L'intensité sonore de la télévision

Pourquoi la publicité est-elle trop forte?

 Pourquoi la publicité est-elle trop forte?

Le « volume » de la publicité

L'intensité sonore de la télévision (DT)

À réglage identique de la télévision, certaines séquences paraissent plus fortes que d’autres aux oreilles de certains téléspectateurs. Ce phénomène provient de ce que le « volume » géré par le bouton de la télécommande est le niveau maximal d’intensité sonore instantanée. Lorsqu’on baisse le son, toutes les amplitudes sonores sont diminuées à proportion de l’amplitude maximale permise.

L’auditeur, lui, perçoit l’intensité sonore cumulée, et celle-ci peut varier de façon significative pour une même amplitude maximale. C’est ce que les producteurs des messages publicitaires exploitent par l’opération de compression dynamique du son, qui consiste à relever l’amplitude des fréquences qui sont utilisées en dessous du niveau maximal. Utiliser cette marge de manœuvre existant sur chaque fréquence entre l’amplitude initiale et l’amplitude maximale autorisée permet d’augmenter significativement l’intensité perçue sans « augmenter le son » de la télévision… et donc sans l’accord du téléspectateur. Cette technique de la compression dynamique est notamment utilisée dans l’industrie du disque, depuis la démocratisation du compact disque dans les années 1990.  

Outre l’inconfort que présente cette pratique en télévision, elle est commercialement contre-productive, puisqu’elle incite le spectateur à baisser ou à couper le son, voire à changer de chaîne.
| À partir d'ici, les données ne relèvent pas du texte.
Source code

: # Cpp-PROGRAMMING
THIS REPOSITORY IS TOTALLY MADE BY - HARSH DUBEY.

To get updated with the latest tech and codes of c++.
Il est cependant difficile pour les annonceurs de renoncer unilatéralement à mettre en avant leurs messages publicitaires par ce moyen. C’est pourquoi une régulation concertée représente un progrès pour l’ensemble des acteurs – les annonceurs, les téléspectateurs, mais aussi les chaînes de télévision, en butte aujourd’hui aux critiques de téléspectateurs excédés.
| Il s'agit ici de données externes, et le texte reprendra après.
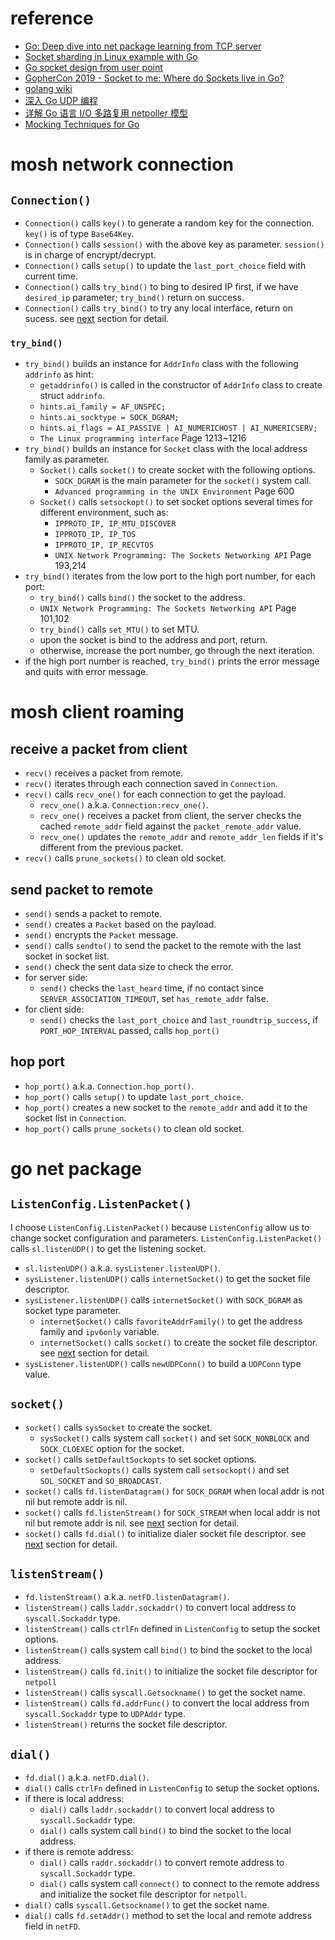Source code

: # reference

- [Go: Deep dive into net package learning from TCP server](https://dev.to/hgsgtk/how-go-handles-network-and-system-calls-when-tcp-server-1nbd)
- [Socket sharding in Linux example with Go](https://dev.to/douglasmakey/socket-sharding-in-linux-example-with-go-4mi7)
- [Go socket design from user point](https://tonybai.com/2015/11/17/tcp-programming-in-golang/)
- [GopherCon 2019 - Socket to me: Where do Sockets live in Go?](https://about.sourcegraph.com/blog/go/gophercon-2019-socket-to-me-where-do-sockets-live-in-go)
- [golang wiki](https://github.com/golang/go/wiki/Articles)
- [深入 Go UDP 编程](https://colobu.com/2016/10/19/Go-UDP-Programming/#Read%E5%92%8CWrite%E6%96%B9%E6%B3%95%E9%9B%86%E7%9A%84%E6%AF%94%E8%BE%83)
- [详解 Go 语言 I/O 多路复用 netpoller 模型](https://www.luozhiyun.com/archives/439)
- [Mocking Techniques for Go](https://www.myhatchpad.com/insight/mocking-techniques-for-go/)

# mosh network connection

## `Connection()`

- `Connection()` calls `key()` to generate a random key for the connection. `key()` is of type `Base64Key`.
- `Connection()` calls `session()` with the above key as parameter. `session()` is in charge of encrypt/decrypt.
- `Connection()` calls `setup()` to update the `last_port_choice` field with current time.
- `Connection()` calls `try_bind()` to bing to desired IP first, if we have `desired_ip` parameter; `try_bind()` return on success.
- `Connection()` calls `try_bind()` to try any local interface, return on sucess. see [next](#try_bind) section for detail.

### `try_bind()`

- `try_bind()` builds an instance for `AddrInfo` class with the following `addrinfo` as hint:
  - `getaddrinfo()` is called in the constructor of `AddrInfo` class to create struct `addrinfo`.
  - `hints.ai_family = AF_UNSPEC;`
  - `hints.ai_socktype = SOCK_DGRAM;`
  - `hints.ai_flags = AI_PASSIVE | AI_NUMERICHOST | AI_NUMERICSERV;`
  - `The Linux programming interface` Page 1213~1216
- `try_bind()` builds an instance for `Socket` class with the local address family as parameter.
  - `Socket()` calls `socket()` to create socket with the following options.
    - `SOCK_DGRAM` is the main parameter for the `socket()` system call.
    - `Advanced programming in the UNIX Environment` Page 600
  - `Socket()` calls `setsockopt()` to set socket options several times for different environment, such as:
    - `IPPROTO_IP, IP_MTU_DISCOVER`
    - `IPPROTO_IP, IP_TOS`
    - `IPPROTO_IP, IP_RECVTOS`
    - `UNIX Network Programming: The Sockets Networking API` Page 193,214
- `try_bind()` iterates from the low port to the high port number, for each port:
  - `try_bind()` calls `bind()` the socket to the address.
  - `UNIX Network Programming: The Sockets Networking API` Page 101,102
  - `try_bind()` calls `set_MTU()` to set MTU.
  - upon the socket is bind to the address and port, return.
  - otherwise, increase the port number, go through the next iteration.
- if the high port number is reached, `try_bind()` prints the error message and quits with error message.

# mosh client roaming

## receive a packet from client

- `recv()` receives a packet from remote.
- `recv()` iterates through each connection saved in `Connection`.
- `recv()` calls `recv_one()` for each connection to get the payload.
  - `recv_one()` a.k.a. `Connection:recv_one()`.
  - `recv_one()` receives a packet from client, the server checks the cached `remote_addr` field against the `packet_remote_addr` value.
  - `recv_one()` updates the `remote_addr` and `remote_addr_len` fields if it's different from the previous packet.
- `recv()` calls `prune_sockets()` to clean old socket.

## send packet to remote

- `send()` sends a packet to remote.
- `send()` creates a `Packet` based on the payload.
- `send()` encrypts the `Packet` message.
- `send()` calls `sendto()` to send the packet to the remote with the last socket in socket list.
- `send()` check the sent data size to check the error.
- for server side:
  - `send()` checks the `last_heard` time, if no contact since `SERVER_ASSOCIATION_TIMEOUT`, set `has_remote_addr` false.
- for client side:
  - `send()` checks the `last_port_choice` and `last_roundtrip_success`, if `PORT_HOP_INTERVAL` passed, calls `hop_port()`

## hop port

- `hop_port()` a.k.a. `Connection.hop_port()`.
- `hop_port()` calls `setup()` to update `last_port_choice`.
- `hop_port()` creates a new socket to the `remote_addr` and add it to the socket list in `Connection`.
- `hop_port()` calls `prune_sockets()` to clean old socket.

# go net package

## `ListenConfig.ListenPacket()`

I choose `ListenConfig.ListenPacket()` because `ListenConfig` allow us to change socket configuration and parameters. `ListenConfig.ListenPacket()` calls `sl.listenUDP()` to get the listening socket.

- `sl.listenUDP()` a.k.a. `sysListener.listenUDP()`.
- `sysListener.listenUDP()` calls `internetSocket()` to get the socket file descriptor.
- `sysListener.listenUDP()` calls `internetSocket()` with `SOCK_DGRAM` as socket type parameter.
  - `internetSocket()` calls `favoriteAddrFamily()` to get the address family and `ipv6only` variable.
  - `internetSocket()` calls `socket()` to create the socket file descriptor. see [next](#socket) section for detail.
- `sysListener.listenUDP()` calls `newUDPConn()` to build a `UDPConn` type value.

## `socket()`

- `socket()` calls `sysSocket` to create the socket.
  - `sysSocket()` calls system call `socket()` and set `SOCK_NONBLOCK` and `SOCK_CLOEXEC` option for the socket.
- `socket()` calls `setDefaultSockopts` to set socket options.
  - `setDefaultSockopts()` calls system call `setsockopt()` and set `SOL_SOCKET` and `SO_BROADCAST`.
- `socket()` calls `fd.listenDatagram()` for `SOCK_DGRAM` when local addr is not nil but remote addr is nil.
- `socket()` calls `fd.listenStream()` for `SOCK_STREAM` when local addr is not nil but remote addr is nil. see [next](#listenstream) section for detail.
- `socket()` calls `fd.dial()` to initialize dialer socket file descriptor. see [next](#dial) section for detail.

## `listenStream()`

- `fd.listenStream()` a.k.a. `netFD.listenDatagram()`.
- `listenStream()` calls `laddr.sockaddr()` to convert local address to `syscall.Sockaddr` type.
- `listenStream()` calls `ctrlFn` defined in `ListenConfig` to setup the socket options.
- `listenStream()` calls system call `bind()` to bind the socket to the local address.
- `listenStream()` calls `fd.init()` to initialize the socket file descriptor for `netpoll`
- `listenStream()` calls `syscall.Getsockname()` to get the socket name.
- `listenStream()` calls `fd.addrFunc()` to convert the local address from `syscall.Sockaddr` type to `UDPAddr` type.
- `listenStream()` returns the socket file descriptor.

## `dial()`

- `fd.dial()` a.k.a. `netFD.dial()`.
- `dial()` calls `ctrlFn` defined in `ListenConfig` to setup the socket options.
- if there is local address:
  - `dial()` calls `laddr.sockaddr()` to convert local address to `syscall.Sockaddr` type.
  - `dial()` calls system call `bind()` to bind the socket to the local address.
- if there is remote address:
  - `dial()` calls `raddr.sockaddr()` to convert remote address to `syscall.Sockaddr` type.
  - `dial()` calls system call `connect()` to connect to the remote address and initialize the socket file descriptor for `netpoll`.
- `dial()` calls `syscall.Getsockname()` to get the socket name.
- `dial()` calls `fd.setAddr()` method to set the local and remote address field in `netFD`.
Un sujet difficile à encadrer

En France comme dans d’autres pays, la question de l’intensité sonore des publicités a engendré beaucoup de discussions et n’arrive à maturité que vers l’année 2010. En Italie, en Pologne, en Allemagne, en Belgique ou aux États-Unis, des travaux sont ainsi en cours ou ont abouti à des décisions depuis fin 2009.
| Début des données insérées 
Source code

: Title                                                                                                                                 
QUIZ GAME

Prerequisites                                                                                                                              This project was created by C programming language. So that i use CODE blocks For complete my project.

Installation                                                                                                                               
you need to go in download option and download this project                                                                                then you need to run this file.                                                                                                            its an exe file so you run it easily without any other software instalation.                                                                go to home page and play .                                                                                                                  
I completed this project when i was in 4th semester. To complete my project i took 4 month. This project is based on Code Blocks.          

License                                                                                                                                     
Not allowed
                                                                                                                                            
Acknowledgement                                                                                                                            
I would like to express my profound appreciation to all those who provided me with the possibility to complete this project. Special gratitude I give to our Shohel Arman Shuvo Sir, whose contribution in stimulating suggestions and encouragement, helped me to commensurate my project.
Plusieurs facteurs se conjuguent pour compliquer la résolution du problème :

  • l’impression de gêne chez les téléspectateurs, dénoncée dès les années 90, devait être caractérisée et mesurée par une méthode précise ;
  • une stratégie de régulation adaptée devait être identifiée, dans un environnement complexe où interviennent de nombreux acteurs ;
  • le passage de l’analogique au numérique a modifié la donne en cours de réflexion, en facilitant les opérations de traitement du son.

Depuis l’article 14 du décret du 27 mars 1992, qui prévoit que le niveau sonore de la publicité ne doit pas excéder le niveau sonore moyen du reste du programme, sont intervenues au niveau français deux grandes périodes :

  • jusqu’en 2007, des campagnes successives de mesure suivies de courriers auprès de certaines chaînes hertziennes permettent des améliorations partielles et limitées : les délais de constatation, en laboratoire, sont trop longs de plusieurs mois pour espérer corriger les dérives, et les méthodes mises en œuvre ne permettent pas une industrialisation de ces mesures. En 2005, l’avènement du numérique et, concomitamment, de nouveaux modes de gestion des pistes audio en numérique, met en lumière les limites de l’encadrement règlementaire existant et des procédés de mesure.
  • en 2008, le Conseil inaugure une nouvelle stratégie de régulation, via le lancement d’une coopération avec les éditeurs et avec l’aide de spécialistes audio. Il s’agit de mieux comprendre les phénomènes physiques en jeu et d’aider les éditeurs à se doter de moyens industriels pour gérer le son sans modifier notablement leurs procédures de validation ou de rejet de programmes. La coopération se poursuit en 2009 et 2010 au sein de la Commission Technique des Experts du Numérique du CSA, pour aboutir en 2011 aux nouvelles recommandations du CSA, en tenant compte des travaux réalisés dans le même temps au sein de la Commission supérieur technique de l’image et du son (CST), de la Fédération des Industries du Cinéma, de l’Audiovisuel et du Multimédia (FICAM) et du HD Forum ainsi qu’aux niveaux européen et international. Parallèlement, l’encadrement règlementaire a été modifié en 2010 et précise dorénavant que le niveau sonore de la publicité, y compris le traitement de la dynamique sonore, ne doit pas excéder le niveau sonore moyen du reste du programme.

La recommandation adoptée par le CSA le 19 juillet 2011  a fait l’objet d’une large concertation et fixe des orientations compatibles avec celles que retiennent les instances professionnelles françaises ou régulatrices européennes.